Thursday, March 2, 2017

Why Is Blogging Hard All Of A Sudden?


Hello there. Long time no see.

Going to be honest with you guys, life has become really rough. It's getting harder and harder to juggle blogging, reading, video games, my social life, and oh right, graduate school. It's a big part of why I haven't been great at scheduling posts or reviews. Which is fine, because education comes first! Though with that being said, I do miss blogging. I just am not great at taking the time to start a post.

But moving along, I've decided to list a bunch of reasons why I am just not as motivated as I've been in the past. So here we go.

1. I have nothing to say about certain books. This has also been an issue in the past, but I managed to overcome it somehow. Now that I am even less motivated than before, it's been harder to word my thoughts into full, coherent reviews. Especially when I have NOTHING to say. Sadness.

2. 50% of the time, there's a cat sitting on my keyboard. I throw her off sometimes. But other times she's just too darn cute and cuddly. Case in point BELOW

A post shared by Valerie (@vlangloisx3) on

3. Current Events. I hate all the bad things happening in our country. HATE THEM. Because personally, I'm doing great. My life is great. But the rest of the world? Not so much. How am I supposed to blog, flail, TALK about books on Twitter, when the WORLD IS BURNING. Sorry, exaggeration.

Recorded information =>

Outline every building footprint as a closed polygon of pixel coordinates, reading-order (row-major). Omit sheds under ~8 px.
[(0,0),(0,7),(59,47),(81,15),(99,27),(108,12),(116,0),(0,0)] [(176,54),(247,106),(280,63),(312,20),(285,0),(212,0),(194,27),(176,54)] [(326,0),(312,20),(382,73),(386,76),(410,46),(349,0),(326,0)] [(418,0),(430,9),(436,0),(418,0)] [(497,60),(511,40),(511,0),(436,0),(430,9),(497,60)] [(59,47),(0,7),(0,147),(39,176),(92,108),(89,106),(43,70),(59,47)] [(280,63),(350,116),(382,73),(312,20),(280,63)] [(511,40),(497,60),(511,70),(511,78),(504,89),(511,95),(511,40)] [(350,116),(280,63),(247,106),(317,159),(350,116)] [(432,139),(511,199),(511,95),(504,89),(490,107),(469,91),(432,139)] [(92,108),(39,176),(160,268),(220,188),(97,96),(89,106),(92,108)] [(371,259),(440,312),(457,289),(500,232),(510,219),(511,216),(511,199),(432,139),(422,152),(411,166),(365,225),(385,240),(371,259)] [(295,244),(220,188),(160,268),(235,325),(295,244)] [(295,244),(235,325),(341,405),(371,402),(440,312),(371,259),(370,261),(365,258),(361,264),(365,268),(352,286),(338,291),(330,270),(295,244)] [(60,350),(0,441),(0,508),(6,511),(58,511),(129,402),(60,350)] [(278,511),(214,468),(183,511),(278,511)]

To be done => In the blog post about why blogging has suddenly become hard, how often does the writer say a cat is sitting on the keyboard?

Exercise result => 50% of the time.